Gerakan janin yang sering pada usia kehamilan 39 minggu biasanya tidak akan melahirkan. Gerakan janin yang sering dapat dibagi menjadi fisiologis dan patologis, patologis biasanya disertai dengan gejala abnormal, yang mungkin terkait dengan hipoksia janin dalam kandungan, demam ibu, hipoglikemia ibu, dan alasan lainnya. Jika alasan fisiologis tidak dapat disingkirkan, disarankan agar pasien pergi ke rumah sakit tepat waktu. 1. Fisiologis: Gerakan janin pada usia kehamilan 39 minggu mungkin terkait dengan faktor fisiologis, ibu hamil makan kadar gula darah tubuh meningkat, janin juga menyerap nutrisi, gerakan janin akan menjadi lebih sering daripada sebelum makan, stres mental ibu hamil, kelelahan, stimulasi suara yang keras, dll. Juga dapat menyebabkan gerakan janin yang sering. 2. Patologis: Gerakan janin pada usia kehamilan 39 minggu disertai dengan rasa sakit yang parah di perut bagian bawah, perdarahan vagina dan gejala lainnya.

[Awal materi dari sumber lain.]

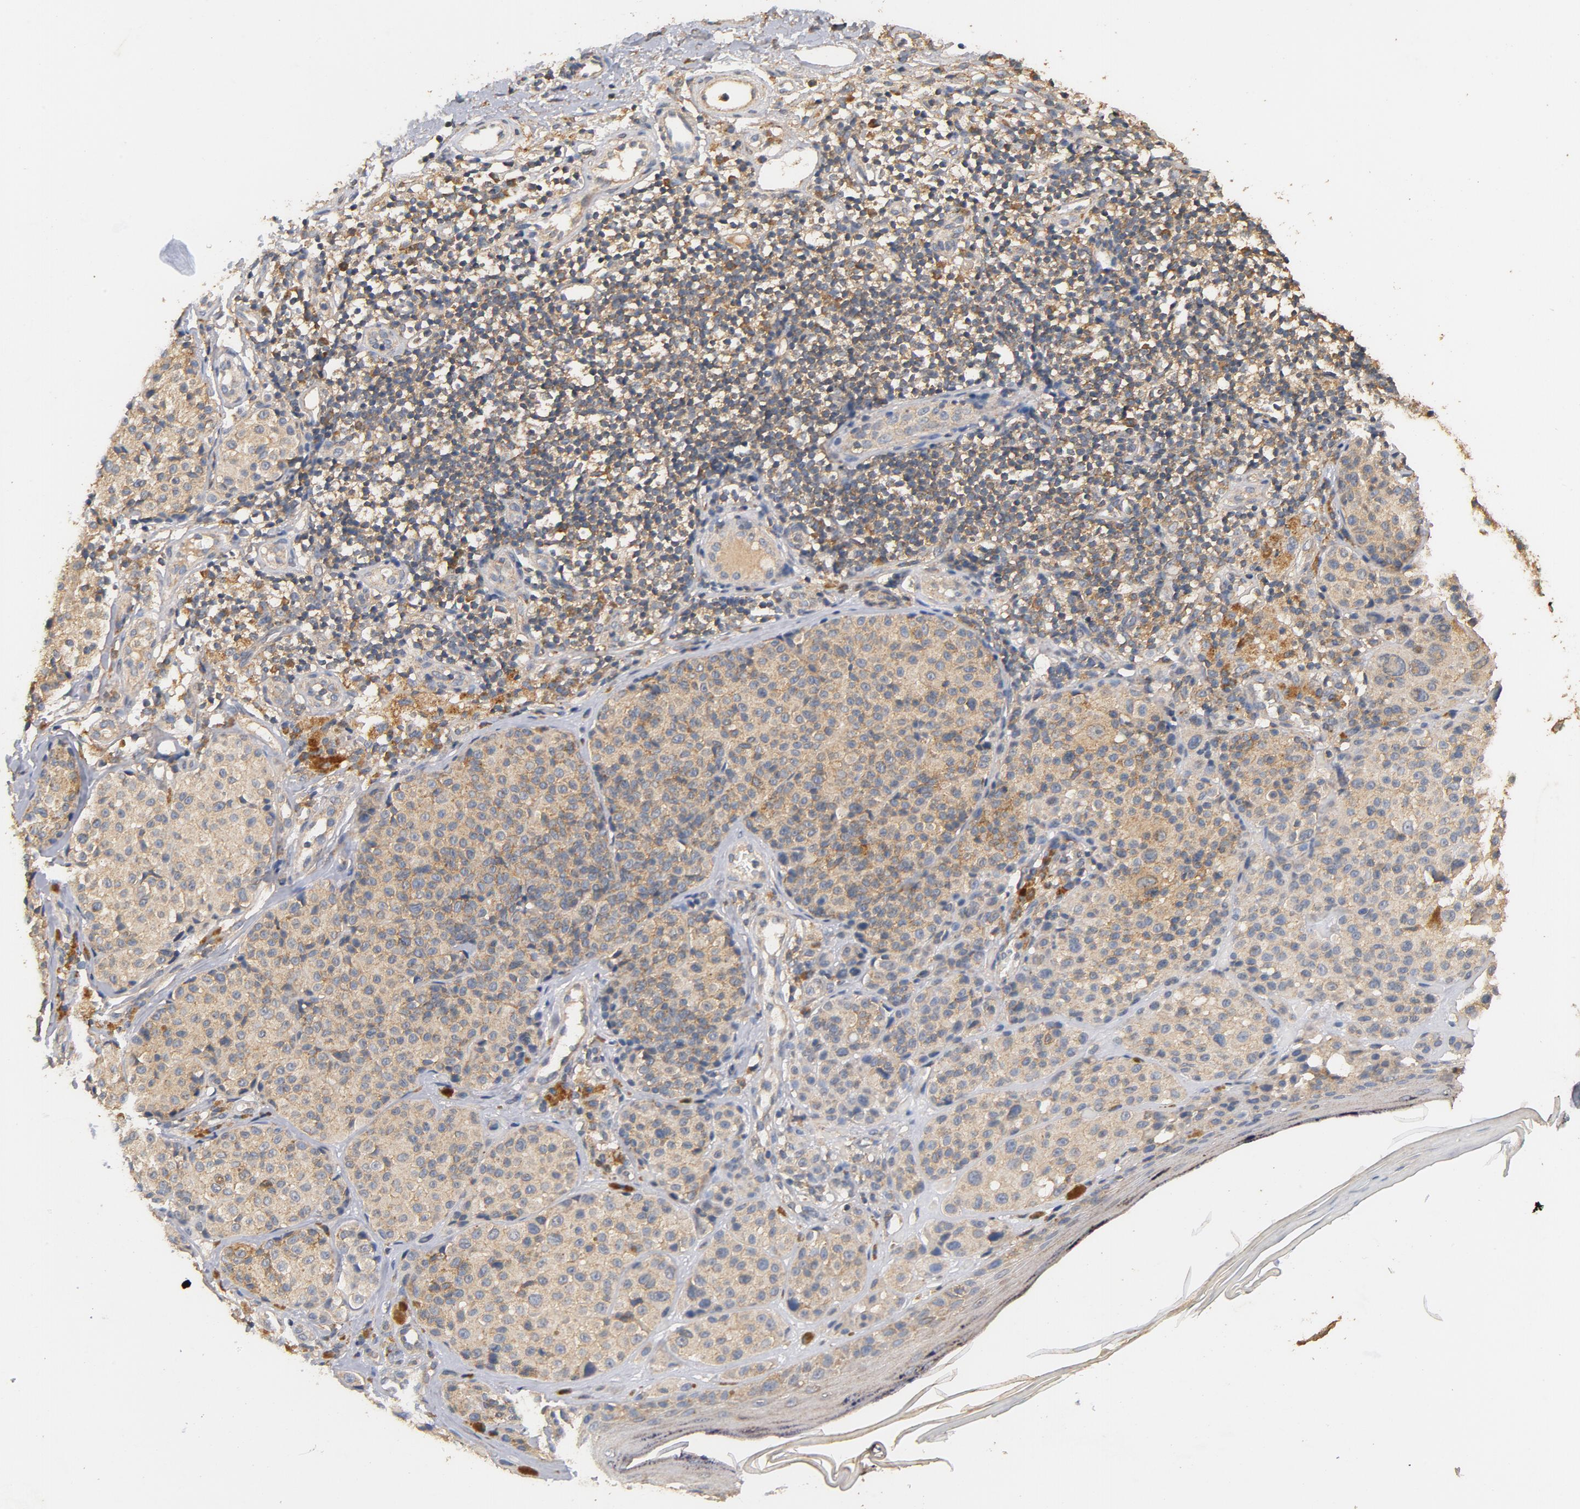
{"staining": {"intensity": "moderate", "quantity": ">75%", "location": "cytoplasmic/membranous"}, "tissue": "melanoma", "cell_type": "Tumor cells", "image_type": "cancer", "snomed": [{"axis": "morphology", "description": "Malignant melanoma, Metastatic site"}, {"axis": "topography", "description": "Lymph node"}], "caption": "This photomicrograph reveals IHC staining of human malignant melanoma (metastatic site), with medium moderate cytoplasmic/membranous staining in about >75% of tumor cells.", "gene": "DDX6", "patient": {"sex": "male", "age": 61}}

Hal ini mungkin terkait dengan gawat janin akut, plasenta praevia, plasenta previa dan penyebab lain dari hipoksia janin di dalam rahim, atau perut wanita hamil terbentur dengan keras dan wanita hamil tersebut mengalami demam, hipoglikemia, dan sebagainya. Jika faktor fisiologis dikesampingkan, disarankan agar pasien pergi ke rumah sakit tepat waktu untuk mengklarifikasi penyebab penyakit.